##### Input material

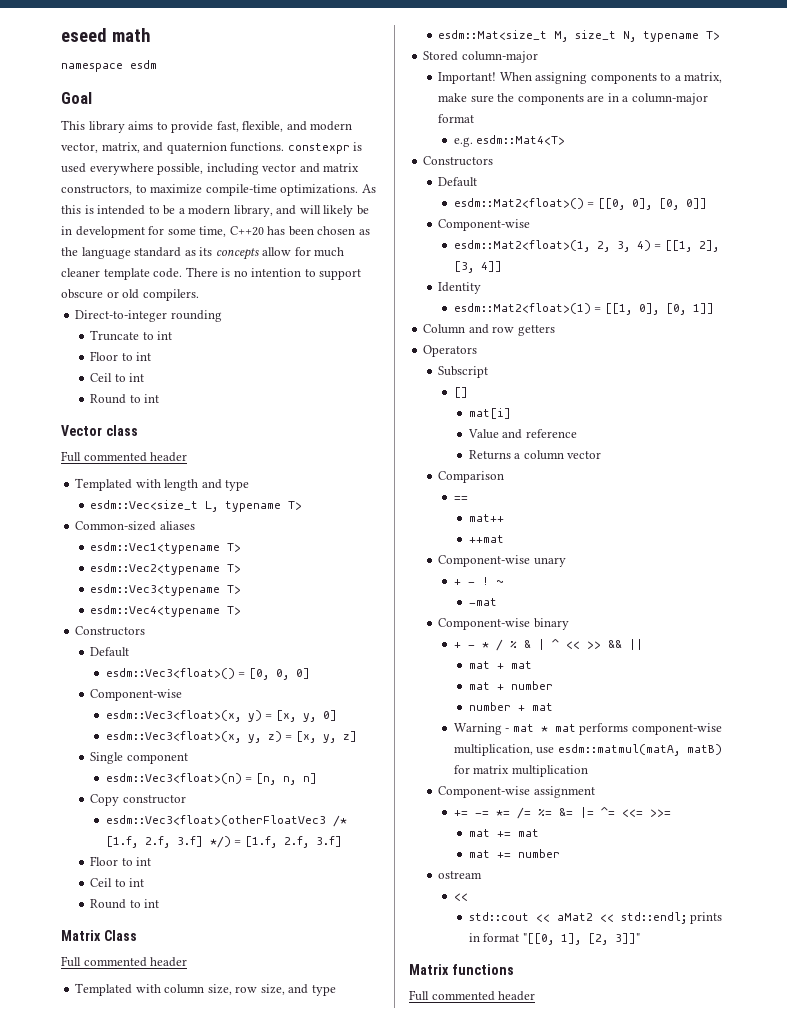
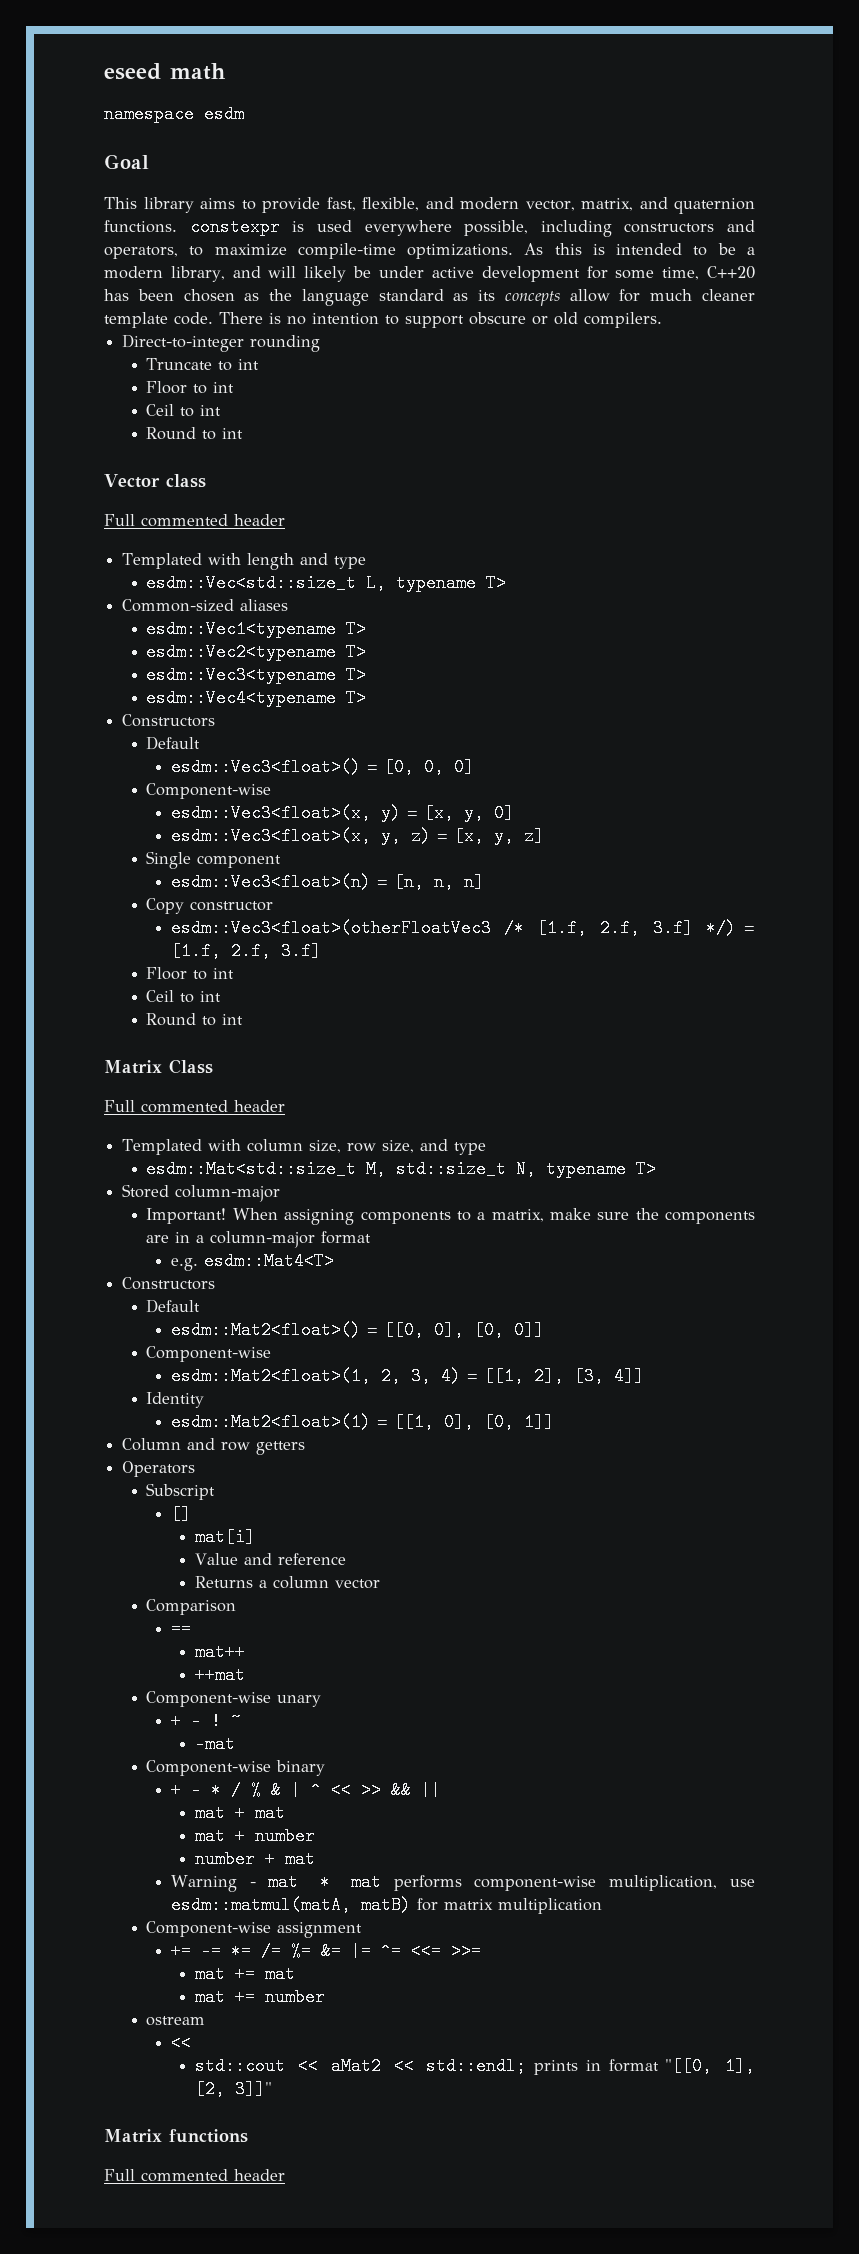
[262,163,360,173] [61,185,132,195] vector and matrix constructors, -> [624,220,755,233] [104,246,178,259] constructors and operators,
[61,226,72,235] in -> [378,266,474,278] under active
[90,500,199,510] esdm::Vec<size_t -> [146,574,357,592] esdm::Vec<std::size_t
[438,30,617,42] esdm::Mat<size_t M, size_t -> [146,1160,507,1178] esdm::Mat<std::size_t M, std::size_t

##########
##### Input material

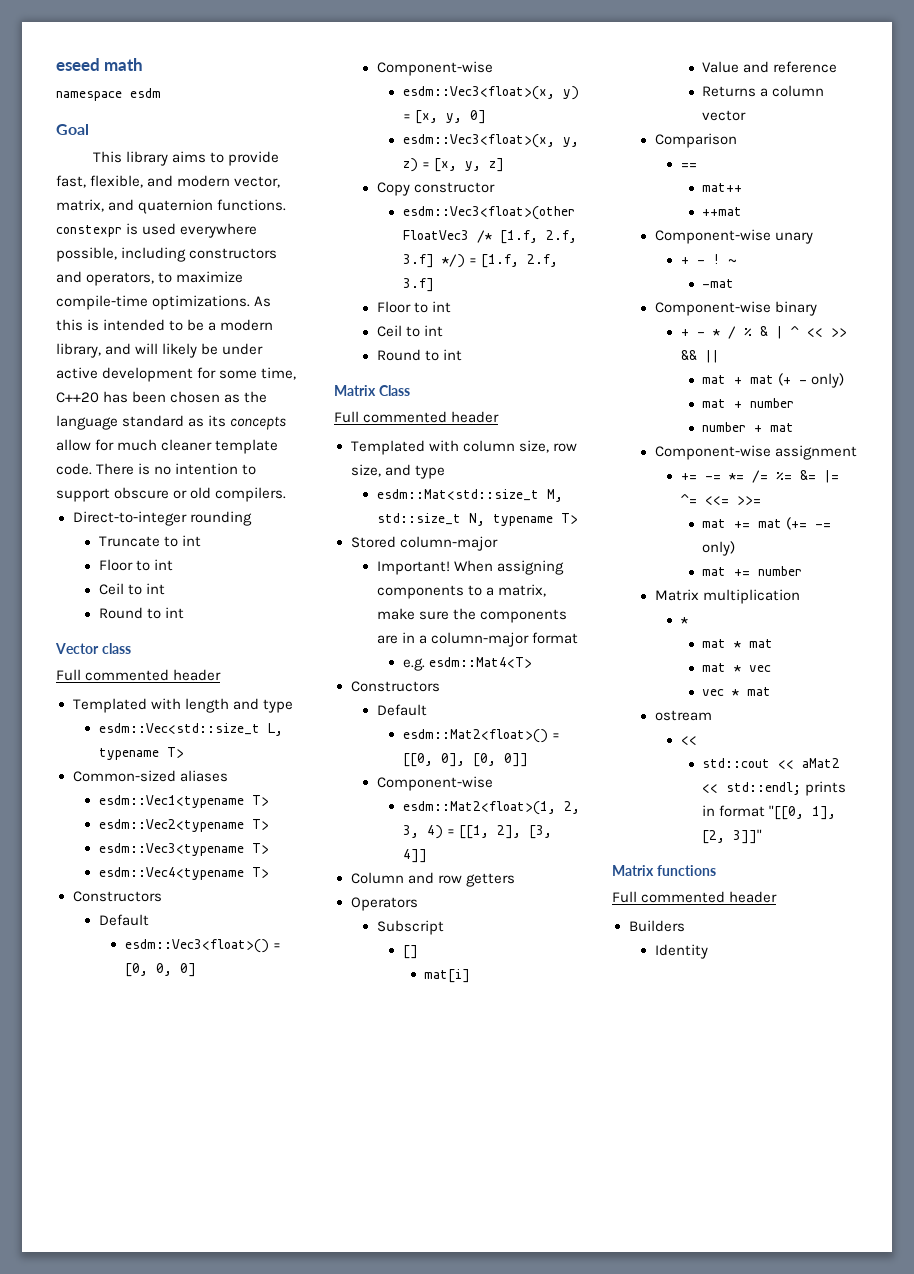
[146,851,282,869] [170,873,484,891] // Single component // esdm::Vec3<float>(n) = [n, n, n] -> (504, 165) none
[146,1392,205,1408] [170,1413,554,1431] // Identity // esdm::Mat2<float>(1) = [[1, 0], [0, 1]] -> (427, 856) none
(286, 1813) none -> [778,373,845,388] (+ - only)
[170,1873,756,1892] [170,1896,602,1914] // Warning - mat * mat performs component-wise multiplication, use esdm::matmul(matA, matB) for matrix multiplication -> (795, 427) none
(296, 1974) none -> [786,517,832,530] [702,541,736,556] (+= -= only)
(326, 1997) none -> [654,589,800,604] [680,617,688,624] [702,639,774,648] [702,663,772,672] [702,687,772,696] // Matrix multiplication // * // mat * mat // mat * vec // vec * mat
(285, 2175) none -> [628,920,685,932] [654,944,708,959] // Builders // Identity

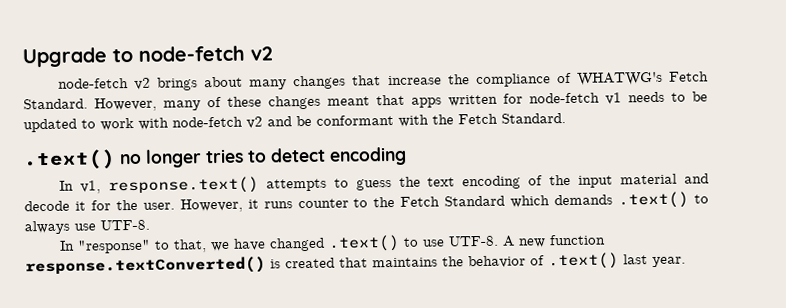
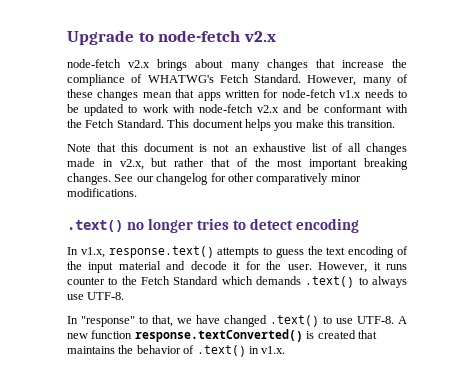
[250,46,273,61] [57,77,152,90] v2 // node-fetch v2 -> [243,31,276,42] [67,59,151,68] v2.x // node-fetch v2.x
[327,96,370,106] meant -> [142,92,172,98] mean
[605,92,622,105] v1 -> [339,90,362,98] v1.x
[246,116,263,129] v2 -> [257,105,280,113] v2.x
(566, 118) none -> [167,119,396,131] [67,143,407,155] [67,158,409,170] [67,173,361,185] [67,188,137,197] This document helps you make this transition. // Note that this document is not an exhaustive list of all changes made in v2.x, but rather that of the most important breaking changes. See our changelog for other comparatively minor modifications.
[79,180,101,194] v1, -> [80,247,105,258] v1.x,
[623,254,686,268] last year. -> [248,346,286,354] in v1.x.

##########

• Exercise: From the records above, repeat exactly the lines from the one with "[61,226,72,235] in ->" through the one with "[438,30,617,42] esdm::Mat<size_t M, size_t", both included.

• Result of the exercise:
[61,226,72,235] in -> [378,266,474,278] under active
[90,500,199,510] esdm::Vec<size_t -> [146,574,357,592] esdm::Vec<std::size_t
[438,30,617,42] esdm::Mat<size_t M, size_t -> [146,1160,507,1178] esdm::Mat<std::size_t M, std::size_t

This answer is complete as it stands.